Goal of the exercise:
Copy verbatim the block of lines in the entries below whose first line contains "font-size: 17px ->" and whose last line contains "top: 32px ->". Leave out all other lines.

Input data:
═══

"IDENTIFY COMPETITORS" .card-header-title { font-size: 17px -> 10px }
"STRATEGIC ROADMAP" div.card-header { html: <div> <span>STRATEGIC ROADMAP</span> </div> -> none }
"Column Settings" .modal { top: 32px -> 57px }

═══

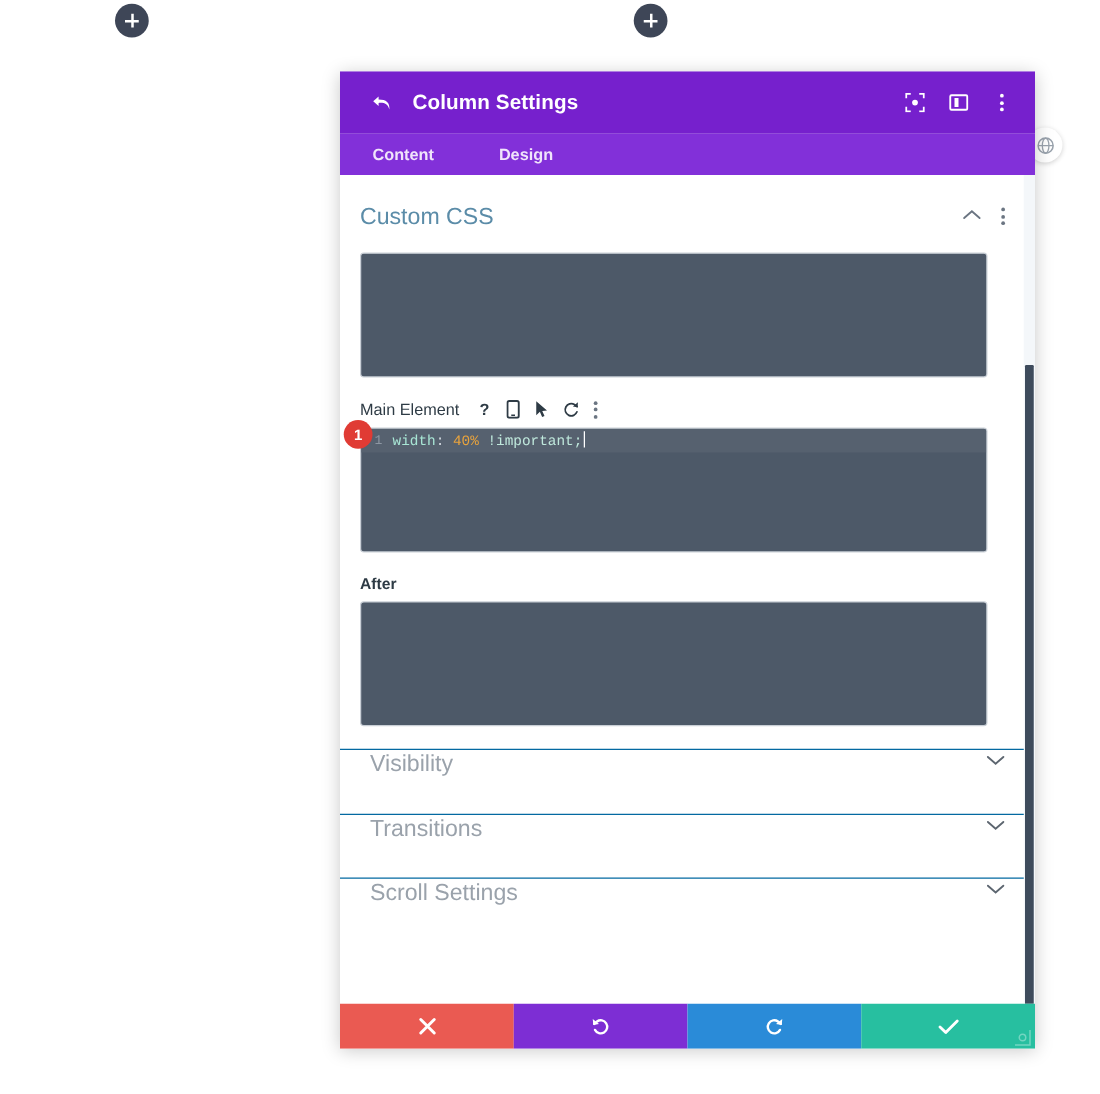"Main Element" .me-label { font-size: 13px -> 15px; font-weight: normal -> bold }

═══

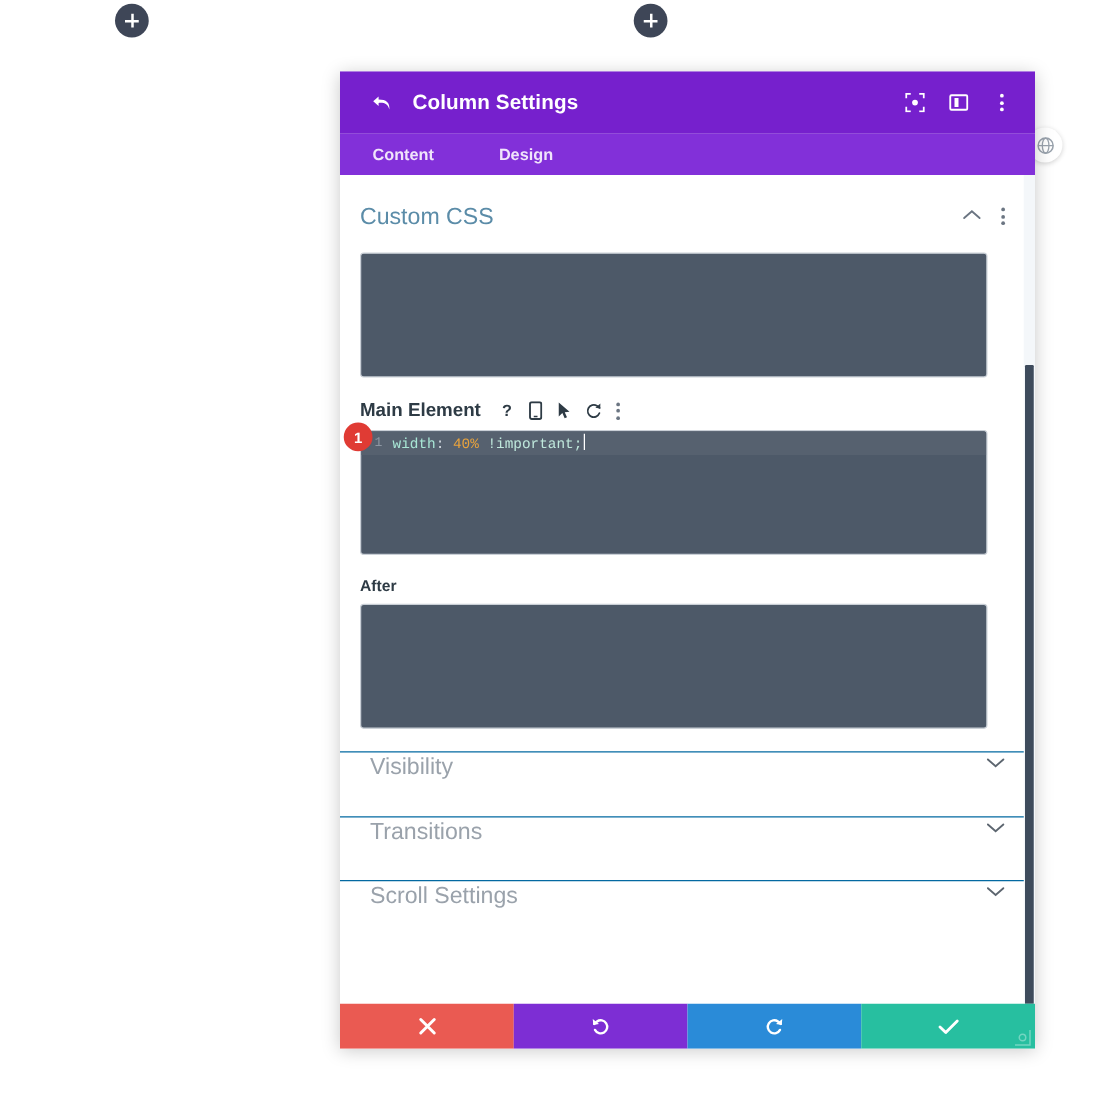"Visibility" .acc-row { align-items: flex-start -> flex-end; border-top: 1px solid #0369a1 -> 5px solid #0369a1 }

═══

Answer to this task:
"IDENTIFY COMPETITORS" .card-header-title { font-size: 17px -> 10px }
"STRATEGIC ROADMAP" div.card-header { html: <div> <span>STRATEGIC ROADMAP</span> </div> -> none }
"Column Settings" .modal { top: 32px -> 57px }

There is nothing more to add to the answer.